Собственно говоря, окопа не было. По фронту тянулся острый хребет невысокого холма, и в нем был пробит ряд ячеек на одного-двух человек с бойницами для стрельбы. Мы забрались в эти ячейки, дали несколько залпов в сторону неприятеля и, установив наблюденье, улеглись подремать до рассвета. Чуть стало светать, нас разбудили: неприятель делает перебежку и окапывается, открыть частый огонь.
Я взглянул в бойницу. Было серо, и дождь лил по-прежнему. Шагах в двух-трех > передо мной копошился австриец, словно крот, на глазах уходящий в землю. Я выстрелил. Он присел в уже выкопанную ямку и взмахнул лопатой, чтобы показать, что я промахнулся. Через минуту он высунулся, я выстрелил снова и увидел новый взмах лопаты. Ho после третьего выстрела уже ни он, ни его лопата больше не показались.
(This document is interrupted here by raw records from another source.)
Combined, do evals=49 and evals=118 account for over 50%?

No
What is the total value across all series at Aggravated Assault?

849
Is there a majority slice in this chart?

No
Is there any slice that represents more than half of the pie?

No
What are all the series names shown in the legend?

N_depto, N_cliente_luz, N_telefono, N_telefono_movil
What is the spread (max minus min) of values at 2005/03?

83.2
Другие австрийцы тем временем уже успели закопаться и ожесточенно обстреливали нас. Я переполз в ячейку, где сидел наш корнет. Мы стали обсуждать создавшееся положение. Hac было полтора эскадрона, то есть человек восемьдесят, австрийцев раз в пять больше. Неизвестно, могли бы мы удержаться в случае атаки. <…>
Так мы болтали, тщетно пытаясь закурить подмоченные папиросы, когда наше внимание привлек какой-то странный звук, от которого вздрагивал наш холм, словно гигантским молотом ударяли прямо по земле. Я начал выглядывать в бойницу не слишком свободно, потому что в нее то и дело влетали пули, и наконец заметил на половине расстояния между нами и австрийцами разрывы тяжелых снарядов. «Ура! – крикнул я, – это наша артиллерия кроет по их окопам».
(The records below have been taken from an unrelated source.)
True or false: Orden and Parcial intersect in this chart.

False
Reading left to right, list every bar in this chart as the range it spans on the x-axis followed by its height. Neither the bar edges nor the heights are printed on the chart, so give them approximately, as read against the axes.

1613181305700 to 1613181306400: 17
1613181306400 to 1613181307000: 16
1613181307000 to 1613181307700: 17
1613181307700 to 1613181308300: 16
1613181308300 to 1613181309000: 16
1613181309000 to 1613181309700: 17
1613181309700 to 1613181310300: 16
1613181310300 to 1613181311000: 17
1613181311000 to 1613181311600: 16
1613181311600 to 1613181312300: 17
B тот же миг к нам просунулось нахмуренное лицо ротмистра. «Ничего подобного, сказал он, это их недолеты, они палят по нам. Сейчас бросятся в атаку. Hac обошли с левого фланга. Отходить к коням!»
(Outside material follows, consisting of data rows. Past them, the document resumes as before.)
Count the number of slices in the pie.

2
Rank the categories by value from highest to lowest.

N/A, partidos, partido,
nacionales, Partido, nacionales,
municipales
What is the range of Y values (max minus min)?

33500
Корнет и я, как от толчка пружины, вылетели из окопа. B нашем распоряжении была минута или две, а надо было предупредить об отходе всех людей и послать в соседний эскадрон. Я побежал вдоль окопов, крича: «К коням… живо! Hac обходят!» Люди выскакивали, расстегнутые, ошеломленные, таща под мышкой лопаты и шашки, которые они было сбросили в окопе. Когда все вышли, я выглянул в бойницу и до нелепости близко увидел перед собой озабоченную физиономию усатого австрийца, а за ним еще других. Я выстрелил не целясь и со всех ног бросился догонять моих товарищей.